Use Conventional Commits format:

Terminal window
git add pipeline/rechunk_v3.py
git commit -m "feat: add bibliography detection to rechunker -- SEN-XXX"
PrefixWhen to use
feat:New functionality
fix:Bug fix
docs:Documentation changes
refactor:Code restructuring without behavior change
test:Adding or updating tests
chore:Build, dependencies, tooling
Terminal window
git push -u origin feat/SEN-XXX-short-description

Then open a pull request on GitHub targeting main.
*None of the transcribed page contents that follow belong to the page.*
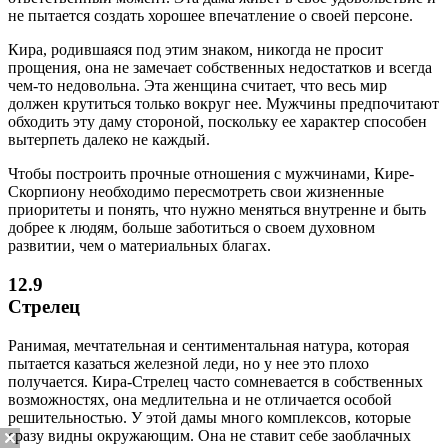
не пытается создать хорошее впечатление о своей персоне.
Кира, родившаяся под этим знаком, никогда не просит
прощения, она не замечает собственных недостатков и всегда
чем-то недовольна. Эта женщина считает, что весь мир
должен крутиться только вокруг нее. Мужчины предпочитают
обходить эту даму стороной, поскольку ее характер способен
вытерпеть далеко не каждый.
Чтобы построить прочные отношения с мужчинами, Кире-
Скорпиону необходимо пересмотреть свои жизненные
приоритеты и понять, что нужно меняться внутренне и быть
добрее к людям, больше заботиться о своем духовном
развитии, чем о материальных благах.
12.9
Стрелец
Ранимая, мечтательная и сентиментальная натура, которая
пытается казаться железной леди, но у нее это плохо
получается. Кира-Стрелец часто сомневается в собственных
возможностях, она медлительна и не отличается особой
решительностью. У этой дамы много комплексов, которые
сразу видны окружающим. Она не ставит себе заоблачных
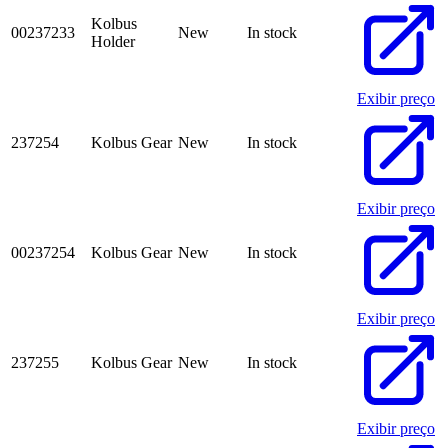
Kolbus
00237233
New
In stock
Holder
Exibir preço
237254
Kolbus Gear
New
In stock
Exibir preço
00237254
Kolbus Gear
New
In stock
Exibir preço
237255
Kolbus Gear
New
In stock
Exibir preço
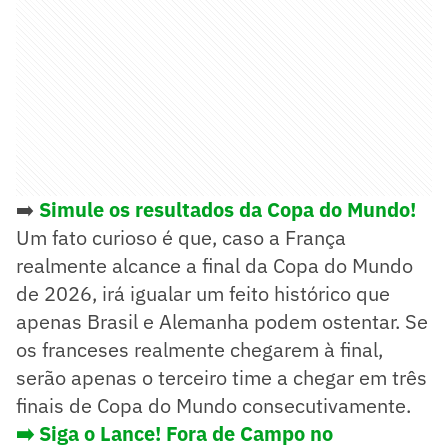
➡️
Simule os resultados da Copa do Mundo!
Um fato curioso é que, caso a França
realmente alcance a final da Copa do Mundo
de 2026, irá igualar um feito histórico que
apenas Brasil e Alemanha podem ostentar. Se
os franceses realmente chegarem à final,
serão apenas o terceiro time a chegar em três
finais de Copa do Mundo consecutivamente.
➡️ Siga o Lance! Fora de Campo no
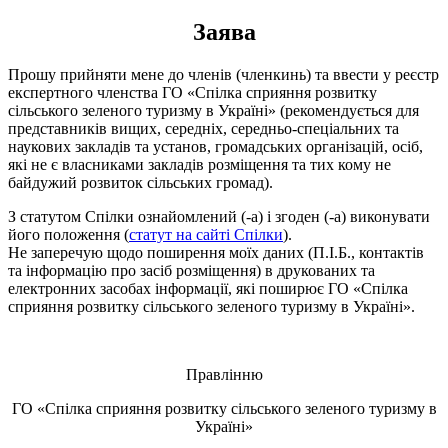
Заява
Прошу прийняти мене до членів (членкинь) та ввести у реєстр
експертного членства ГО «Спілка сприяння розвитку
сільського зеленого туризму в Україні» (рекомендується для
представників вищих, середніх, середньо-спеціальних та
наукових закладів та установ, громадських організацій, осіб,
які не є власниками закладів розміщення та тих кому не
байдужий розвиток сільських громад).
З статутом Спілки ознайомлений (-а) і згоден (-а) виконувати
його положення (
статут на сайті Спілки
).
Не заперечую щодо поширення моїх даних (П.І.Б., контактів
та інформацію про засіб розміщення) в друкованих та
електронних засобах інформації, які поширює ГО «Спілка
сприяння розвитку сільського зеленого туризму в Україні».
Правлінню
ГО «Спілка сприяння розвитку сільського зеленого туризму в
Україні»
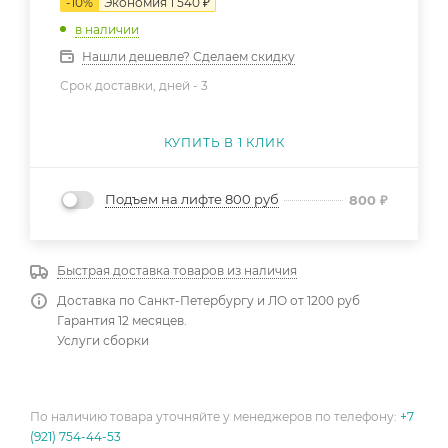
-
10
%
Экономия
1 540
₽
в наличии
Нашли дешевле? Сделаем скидку
Срок доставки, дней -
3
КУПИТЬ В 1 КЛИК
Подъем на лифте 800 руб
800
₽
Быстрая доставка товаров из наличия
Доставка по Санкт-Петербургу и ЛО от 1200 руб
Гарантия 12 месяцев.
Услуги сборки
По наличию товара уточняйте у менеджеров по телефону:
+7
(921) 754-44-53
  • Focused scope — one feature or fix per PR. Don’t mix unrelated changes.
  • Clear description — explain what changed and why. Link to the issue or roadmap feature.
  • No breaking changes — unless discussed and approved in the issue.
  • Tests — add tests for new functionality (when the test framework exists).
  • Documentation — update docs if user-facing behavior changes.
  • No secrets — double-check that .env files, API keys, or large data files are not included.
  • No formatting noise — don’t include unrelated whitespace or style changes.
feat: short description of what this PR does
fix: what was broken and how it's fixed
docs: what documentation was updated
## What
Brief description of the change.
## Why
Link to issue, roadmap feature, or explain the motivation.
## How
Key implementation decisions. What alternatives were considered.
## Testing
How you verified the change works (manual steps or test commands).

Special guidelines for changes to the knowledge/ directory:

  1. Open the relevant MOC file (e.g., knowledge/mocs/MOC_CIVIL.md)
  2. Add the book entry with all required metadata:
### Titulo do Livro
- **Autor:** Nome do Autor
- **Editora:** Editora
- **Edicao:** Xa edicao, ANO
- **Chunks:** (pending processing)
- **Status:** catalogado
  1. Verify the book’s legal domain matches the MOC
  2. Do not update INDEX_DOUTO.md unless adding a new domain
  1. Create knowledge/mocs/MOC_{DOMAIN}.md with required frontmatter
  2. Add the domain to knowledge/INDEX_DOUTO.md with a wikilink
  3. Update the documentation
  • Use wikilinks ([[target]]) for all internal references
  • Follow the frontmatter schema defined in Conventions
  • Set status_enriquecimento correctly — never leave it as "pendente" after enrichment
  • Include book metadata: title, author, edition, publisher
  • Verify links resolve correctly (open in Obsidian to check)

For now:

  • File issues on GitHub with descriptive labels
  • Reference Linear ticket numbers in commits and PRs when applicable

Suggested labels:

LabelColorUse for
tech-debtredHardcoded paths, missing tests, duplicated code
pipelineblueChanges to pipeline scripts
knowledge-basegreenMOC updates, new books, atomic notes
integrationpurplesens.legal ecosystem integration
testingyellowTest infrastructure and coverage
documentationgrayDocs improvements

Douto is the exclusive property of Diego Sens (@sensdiego). All contributions are made under the project’s license terms.

When commits involve AI assistance, use the mandatory format:

Co-Authored-By (execucao): Claude Opus 4.6 <noreply@anthropic.com>

The term (execucao) indicates AI assisted with implementation. Conception, architecture, product decisions, and intellectual property remain with the author.